> _PAGE TEXT_:
● ● ● ●

For the detection of organic residues in selected SFF, desilicification of the central filamentous core was carried out at room temperature using a 10% hydrofluoric acid (HF) treatment over four days. The insoluble residue was carefully separated from the solution and washed with deionized water over 2 h until a neutral pH was reached.
The staining process began with immersion of the selected specimen in 20 µL of a solution containing 10 g glycerin and 10 g NaOH in 90 mL water. After 30 s, Calcofluor White (CFW) solution, a highly-sensitive blue fluorescent dye for the identification of polysaccharides containing β-glycosidic bonds such as chitin and cellulose in fossil samples [42,43] was added to the pretreated specimen for 12 h without light at room temperature. Afterwards, the sample was repeatedly washed with distilled water to eliminate the unattached CFW and dried in air at ambient temperature. Optical and fluorescence microscopy imaging on the obtained residues was performed using a BZ-9000 (Keyence, Osaka, Japan) microscope.
In addition, attenuated total reflectance Fourier transform infrared spectroscopy (ATR-FTIR) was used for the qualitative characterization of the isolated materials. The samples were analyzed using a Nicolet 210c spectrometer (Thermo Scientific, Waltham, MA, USA). These analyses were complemented by electrospray ionization mass spectrometry (ESI-MS). For that purpose, the demineralized matter was hydrolyzed in 6M HCl for 24 h at 90 °C. Next, the obtained solution was filtrated with a 0.4 μm filter and freeze-dried to remove the excess HCl. The solid remainder was dissolved in water for ESI-MS analysis. Standard d-glucosamine as a control was purchased from Sigma (Darmstadt, Germany). All ESI-MS measurements were performed on an Agilent Technologies 6230 TOF LC/MS spectrometer (Applied Biosystems, Foster City, CA, USA). Nitrogen was used as a nebulizing and desolvation gas. Graphs were generated using Origin 8.5.

● ● ● ●

> _SOURCE MATERIAL_:
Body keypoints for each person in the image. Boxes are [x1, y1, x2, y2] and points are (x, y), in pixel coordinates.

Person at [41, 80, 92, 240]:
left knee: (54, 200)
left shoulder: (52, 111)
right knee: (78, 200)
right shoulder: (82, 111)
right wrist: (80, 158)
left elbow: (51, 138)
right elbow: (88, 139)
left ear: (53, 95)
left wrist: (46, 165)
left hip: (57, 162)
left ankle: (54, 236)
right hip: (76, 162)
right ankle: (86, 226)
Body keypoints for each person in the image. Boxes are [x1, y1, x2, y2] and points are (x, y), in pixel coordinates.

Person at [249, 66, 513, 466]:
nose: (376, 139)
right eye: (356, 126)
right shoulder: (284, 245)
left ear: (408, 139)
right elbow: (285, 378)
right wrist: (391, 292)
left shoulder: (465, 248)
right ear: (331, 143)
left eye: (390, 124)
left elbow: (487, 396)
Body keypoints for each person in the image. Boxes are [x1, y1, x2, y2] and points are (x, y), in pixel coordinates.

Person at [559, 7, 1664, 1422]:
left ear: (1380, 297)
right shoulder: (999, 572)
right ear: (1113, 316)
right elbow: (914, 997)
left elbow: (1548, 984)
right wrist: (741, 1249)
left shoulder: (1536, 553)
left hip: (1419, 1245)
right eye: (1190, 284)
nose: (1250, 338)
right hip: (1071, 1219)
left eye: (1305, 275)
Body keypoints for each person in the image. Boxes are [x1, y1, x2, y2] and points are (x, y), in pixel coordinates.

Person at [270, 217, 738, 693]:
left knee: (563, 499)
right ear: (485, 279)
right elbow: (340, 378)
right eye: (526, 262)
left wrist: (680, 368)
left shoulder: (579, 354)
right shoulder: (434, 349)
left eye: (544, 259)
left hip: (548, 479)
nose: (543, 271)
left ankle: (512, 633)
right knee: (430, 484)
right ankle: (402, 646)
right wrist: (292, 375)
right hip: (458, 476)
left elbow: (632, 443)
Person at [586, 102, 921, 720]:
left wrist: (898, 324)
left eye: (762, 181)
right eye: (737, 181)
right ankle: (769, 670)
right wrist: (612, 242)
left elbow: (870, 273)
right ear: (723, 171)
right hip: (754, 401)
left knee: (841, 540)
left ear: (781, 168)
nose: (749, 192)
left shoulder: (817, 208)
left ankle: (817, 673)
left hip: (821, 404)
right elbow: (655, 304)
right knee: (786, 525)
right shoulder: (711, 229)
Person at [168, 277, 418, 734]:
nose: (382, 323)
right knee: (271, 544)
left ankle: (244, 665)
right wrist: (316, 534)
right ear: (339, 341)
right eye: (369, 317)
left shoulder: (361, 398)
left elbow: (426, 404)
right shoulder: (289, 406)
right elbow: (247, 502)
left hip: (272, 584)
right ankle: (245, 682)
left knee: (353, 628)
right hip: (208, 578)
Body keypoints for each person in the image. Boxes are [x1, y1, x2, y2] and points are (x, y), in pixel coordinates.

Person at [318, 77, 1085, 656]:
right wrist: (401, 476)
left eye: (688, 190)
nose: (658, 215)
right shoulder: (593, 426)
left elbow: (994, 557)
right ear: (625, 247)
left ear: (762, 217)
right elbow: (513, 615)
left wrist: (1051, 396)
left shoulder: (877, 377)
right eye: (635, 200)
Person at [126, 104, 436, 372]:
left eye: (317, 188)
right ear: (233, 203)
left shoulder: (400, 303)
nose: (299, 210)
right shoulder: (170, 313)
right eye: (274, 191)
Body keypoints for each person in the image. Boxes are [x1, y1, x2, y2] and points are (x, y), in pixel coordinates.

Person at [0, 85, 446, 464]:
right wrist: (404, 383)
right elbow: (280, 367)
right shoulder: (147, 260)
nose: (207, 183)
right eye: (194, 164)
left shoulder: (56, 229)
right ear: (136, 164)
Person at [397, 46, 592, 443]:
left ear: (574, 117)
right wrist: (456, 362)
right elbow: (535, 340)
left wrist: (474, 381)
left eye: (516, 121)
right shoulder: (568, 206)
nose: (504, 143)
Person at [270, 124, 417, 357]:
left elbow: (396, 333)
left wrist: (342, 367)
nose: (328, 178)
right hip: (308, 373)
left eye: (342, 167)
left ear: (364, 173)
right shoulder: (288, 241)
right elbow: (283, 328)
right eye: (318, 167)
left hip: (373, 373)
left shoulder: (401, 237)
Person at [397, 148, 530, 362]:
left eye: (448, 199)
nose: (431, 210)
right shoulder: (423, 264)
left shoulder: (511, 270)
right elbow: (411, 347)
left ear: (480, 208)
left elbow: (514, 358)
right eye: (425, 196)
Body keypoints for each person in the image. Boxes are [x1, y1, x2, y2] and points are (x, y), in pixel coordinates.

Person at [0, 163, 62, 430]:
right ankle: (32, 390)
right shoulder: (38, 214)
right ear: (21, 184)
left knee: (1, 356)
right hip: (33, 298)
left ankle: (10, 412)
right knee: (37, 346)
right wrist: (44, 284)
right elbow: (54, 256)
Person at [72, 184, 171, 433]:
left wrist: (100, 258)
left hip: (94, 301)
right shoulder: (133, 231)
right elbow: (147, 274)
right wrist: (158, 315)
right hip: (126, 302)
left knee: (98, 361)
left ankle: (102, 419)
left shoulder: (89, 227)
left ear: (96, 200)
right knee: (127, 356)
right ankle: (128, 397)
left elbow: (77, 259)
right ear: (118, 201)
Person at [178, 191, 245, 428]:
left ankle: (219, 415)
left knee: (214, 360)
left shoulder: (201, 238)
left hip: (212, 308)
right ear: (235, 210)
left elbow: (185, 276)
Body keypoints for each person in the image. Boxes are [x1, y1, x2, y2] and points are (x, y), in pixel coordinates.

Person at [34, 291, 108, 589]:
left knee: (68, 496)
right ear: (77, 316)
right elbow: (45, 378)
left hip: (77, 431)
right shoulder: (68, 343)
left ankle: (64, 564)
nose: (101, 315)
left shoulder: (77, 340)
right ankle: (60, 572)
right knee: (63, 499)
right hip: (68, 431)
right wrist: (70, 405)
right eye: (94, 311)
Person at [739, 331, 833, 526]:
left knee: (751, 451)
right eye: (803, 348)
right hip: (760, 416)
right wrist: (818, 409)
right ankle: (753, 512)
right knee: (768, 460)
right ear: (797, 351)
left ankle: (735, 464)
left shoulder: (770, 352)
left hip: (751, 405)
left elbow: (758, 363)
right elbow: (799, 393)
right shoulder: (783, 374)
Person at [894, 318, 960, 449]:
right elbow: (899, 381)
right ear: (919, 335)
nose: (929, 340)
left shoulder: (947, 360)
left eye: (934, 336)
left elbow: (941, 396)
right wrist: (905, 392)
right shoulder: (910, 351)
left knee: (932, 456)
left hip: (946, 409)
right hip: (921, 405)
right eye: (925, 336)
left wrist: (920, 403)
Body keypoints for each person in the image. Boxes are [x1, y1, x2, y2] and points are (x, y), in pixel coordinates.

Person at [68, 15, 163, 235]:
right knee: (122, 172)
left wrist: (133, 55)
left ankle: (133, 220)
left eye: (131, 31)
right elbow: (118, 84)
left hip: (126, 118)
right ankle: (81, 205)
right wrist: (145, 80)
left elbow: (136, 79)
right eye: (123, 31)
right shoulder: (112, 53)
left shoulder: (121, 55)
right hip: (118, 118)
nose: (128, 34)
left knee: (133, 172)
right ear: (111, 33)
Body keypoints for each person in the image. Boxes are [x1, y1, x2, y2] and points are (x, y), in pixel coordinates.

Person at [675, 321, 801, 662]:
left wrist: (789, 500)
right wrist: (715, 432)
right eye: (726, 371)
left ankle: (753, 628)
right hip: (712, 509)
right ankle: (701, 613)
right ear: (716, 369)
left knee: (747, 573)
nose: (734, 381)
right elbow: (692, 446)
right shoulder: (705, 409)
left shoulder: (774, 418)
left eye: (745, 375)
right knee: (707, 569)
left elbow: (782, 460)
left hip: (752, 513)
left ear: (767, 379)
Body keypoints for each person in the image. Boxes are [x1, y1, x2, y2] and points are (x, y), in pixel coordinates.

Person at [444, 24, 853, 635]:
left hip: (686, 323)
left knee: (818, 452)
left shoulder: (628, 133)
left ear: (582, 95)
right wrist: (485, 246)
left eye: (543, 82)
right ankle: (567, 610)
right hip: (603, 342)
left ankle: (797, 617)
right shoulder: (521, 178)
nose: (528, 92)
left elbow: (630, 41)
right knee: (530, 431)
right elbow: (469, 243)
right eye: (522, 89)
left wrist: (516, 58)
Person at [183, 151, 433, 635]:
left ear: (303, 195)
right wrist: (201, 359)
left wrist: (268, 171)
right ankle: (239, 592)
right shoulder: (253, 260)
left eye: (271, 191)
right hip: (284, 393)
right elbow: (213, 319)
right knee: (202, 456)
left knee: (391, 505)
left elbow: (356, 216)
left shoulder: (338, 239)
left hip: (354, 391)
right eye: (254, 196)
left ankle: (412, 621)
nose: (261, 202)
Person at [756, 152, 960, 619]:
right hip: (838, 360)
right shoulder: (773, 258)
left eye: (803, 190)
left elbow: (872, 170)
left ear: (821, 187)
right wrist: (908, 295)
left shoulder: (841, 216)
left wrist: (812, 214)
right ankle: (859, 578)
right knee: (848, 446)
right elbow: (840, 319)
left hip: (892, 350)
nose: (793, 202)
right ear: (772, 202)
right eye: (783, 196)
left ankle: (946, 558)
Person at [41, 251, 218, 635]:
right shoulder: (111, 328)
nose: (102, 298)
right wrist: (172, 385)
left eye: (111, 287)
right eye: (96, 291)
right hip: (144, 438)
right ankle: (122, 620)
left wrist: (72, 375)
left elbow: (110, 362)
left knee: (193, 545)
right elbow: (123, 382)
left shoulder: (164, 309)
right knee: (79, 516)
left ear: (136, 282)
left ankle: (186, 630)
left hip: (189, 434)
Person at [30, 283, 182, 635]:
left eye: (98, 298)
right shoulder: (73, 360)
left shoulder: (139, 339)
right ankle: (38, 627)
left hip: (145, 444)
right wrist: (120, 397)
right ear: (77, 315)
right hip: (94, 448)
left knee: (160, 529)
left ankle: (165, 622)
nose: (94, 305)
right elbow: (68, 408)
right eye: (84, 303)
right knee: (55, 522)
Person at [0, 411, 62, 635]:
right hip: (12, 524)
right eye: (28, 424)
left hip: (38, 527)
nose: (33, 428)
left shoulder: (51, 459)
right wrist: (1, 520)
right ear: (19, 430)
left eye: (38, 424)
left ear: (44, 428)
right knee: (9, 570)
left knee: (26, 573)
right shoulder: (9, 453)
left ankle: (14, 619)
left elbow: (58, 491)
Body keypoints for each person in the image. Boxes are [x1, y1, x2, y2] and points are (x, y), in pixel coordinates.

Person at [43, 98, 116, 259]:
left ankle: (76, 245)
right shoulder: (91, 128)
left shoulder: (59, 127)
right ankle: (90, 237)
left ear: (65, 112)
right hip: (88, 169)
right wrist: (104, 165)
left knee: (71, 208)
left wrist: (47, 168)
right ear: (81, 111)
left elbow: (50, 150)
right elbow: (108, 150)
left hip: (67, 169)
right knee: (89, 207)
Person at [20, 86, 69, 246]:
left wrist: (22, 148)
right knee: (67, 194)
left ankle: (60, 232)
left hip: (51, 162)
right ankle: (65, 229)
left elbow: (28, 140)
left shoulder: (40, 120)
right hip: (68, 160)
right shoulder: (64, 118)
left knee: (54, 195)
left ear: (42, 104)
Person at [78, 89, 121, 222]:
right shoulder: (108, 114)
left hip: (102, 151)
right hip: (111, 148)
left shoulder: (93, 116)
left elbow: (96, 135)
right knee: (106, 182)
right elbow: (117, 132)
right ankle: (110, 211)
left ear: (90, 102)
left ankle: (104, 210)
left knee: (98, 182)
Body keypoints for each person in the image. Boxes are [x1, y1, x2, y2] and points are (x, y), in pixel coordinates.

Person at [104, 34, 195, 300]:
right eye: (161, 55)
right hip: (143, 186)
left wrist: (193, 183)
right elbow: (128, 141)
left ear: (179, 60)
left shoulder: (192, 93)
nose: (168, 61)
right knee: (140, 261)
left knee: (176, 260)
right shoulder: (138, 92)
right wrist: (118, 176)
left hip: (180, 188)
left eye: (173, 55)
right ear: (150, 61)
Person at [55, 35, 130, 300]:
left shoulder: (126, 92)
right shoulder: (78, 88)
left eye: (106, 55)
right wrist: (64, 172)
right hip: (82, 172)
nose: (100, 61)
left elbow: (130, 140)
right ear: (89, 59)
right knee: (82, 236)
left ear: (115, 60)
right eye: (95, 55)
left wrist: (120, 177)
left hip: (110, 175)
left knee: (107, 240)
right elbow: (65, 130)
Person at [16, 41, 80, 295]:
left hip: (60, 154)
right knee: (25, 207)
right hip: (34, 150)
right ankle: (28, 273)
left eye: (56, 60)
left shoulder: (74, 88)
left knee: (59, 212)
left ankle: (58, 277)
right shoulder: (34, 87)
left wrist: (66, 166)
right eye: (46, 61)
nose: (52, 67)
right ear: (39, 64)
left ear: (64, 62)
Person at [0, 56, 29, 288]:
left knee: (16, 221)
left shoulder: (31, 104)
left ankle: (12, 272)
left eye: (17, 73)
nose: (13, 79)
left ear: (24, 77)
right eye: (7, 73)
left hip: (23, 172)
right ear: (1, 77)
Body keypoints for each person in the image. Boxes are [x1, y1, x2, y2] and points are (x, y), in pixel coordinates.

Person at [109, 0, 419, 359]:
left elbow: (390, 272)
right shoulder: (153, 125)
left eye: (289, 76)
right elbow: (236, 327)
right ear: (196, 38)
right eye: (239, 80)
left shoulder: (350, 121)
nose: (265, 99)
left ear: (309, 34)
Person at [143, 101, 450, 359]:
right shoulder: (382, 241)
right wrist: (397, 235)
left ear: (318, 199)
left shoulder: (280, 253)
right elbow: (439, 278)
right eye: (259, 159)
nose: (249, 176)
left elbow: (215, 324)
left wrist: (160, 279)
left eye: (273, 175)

● ● ● ●

> _ACTION ITEM 1_: Name every company that the fossil residue analysis passage mentions as a maker or supplier of an instrument or material.
> _ACTION ITEM 2_: Proceed with the fossil residue analysis passage, continuing from the point where it stops.

> _ANSWER SECTION 1_: Keyence, Thermo Scientific, Sigma, Agilent Technologies, Applied Biosystems

> _ANSWER SECTION 2_:
4. Results

4.1. Morphology of SFF

The SFF occur in the open space of cavities and exhibit a wide variation in macroscopic morphology (Figure 5) and size (up to 10 cm, in extreme cases up to 100 cm in the Jamner area). At least eight different types of filament morphologies observed (Figure 5) can be grouped into two basic categories. Types 1–7 consist of parallel straight or curved linear filaments or filament intergrowths (Figure 2a,b). Type 8 can be characterized as planar matted fabrics (Figure 2c).
The most common is type 4, forming a thin layer up to 1 cm thick at the cavity ceiling/walls, as well as type 7, forming layers up to a few centimeters thick at the cavity bottom. The gravity-controlled types 1–3 commonly consist of several single, parallel grown filaments, which are joined together by chalcedony resulting in shapes resembling stalactites. Type 5 SFF are not very common but can develop intergrowths up to 15 cm in height. In the following, SFF types 1–7 are labeled as SFFIr (irregular) and matted type 8 as SFFMa (matted).
The cross-sections of SFFIr are characterized by round or irregular shapes resulting from the intergrowth of several SFFIr (Figure 6a–e). In contrast, the cross-sections of SFFMa are developed as band-like forms (Figure 6f).

4.2. Mineralogical Composition and Micro-Texture of SFF

While the macro-morphology of the different filament types is relatively easy to recognize and characterize, the mineralogical composition and micro-texture of the filaments are very complex and require a detailed and integrated study. Therefore, several SFF from different locations and of different types were selected to determine the general mechanisms of formation.

4.2.1. Jalgaon/Savda

Four different samples from cavities within the quarry complex of Jalgaon/Savda were selected to clarify two aspects of the filament mineralization. First, the comparison of the mineralization sequence from the cavity walls shows the same succession as for the filament mineralization. Therefore, a profile from the host rock to the silica mineralization was studied. Second, cross-sections of filament aggregates were prepared to determine the mineralization sequence and to provide information about the characteristics of the silica minerals.
Samples Jal 30 and Jal 31 represent a mineralization profile at the cavity wall from the host rock through the mineralization sequence as well as a cross-section of a filament from the same mineralization site (Figure 7a,b). The profile shows five clearly distinguishable zones (compare Figure 7a).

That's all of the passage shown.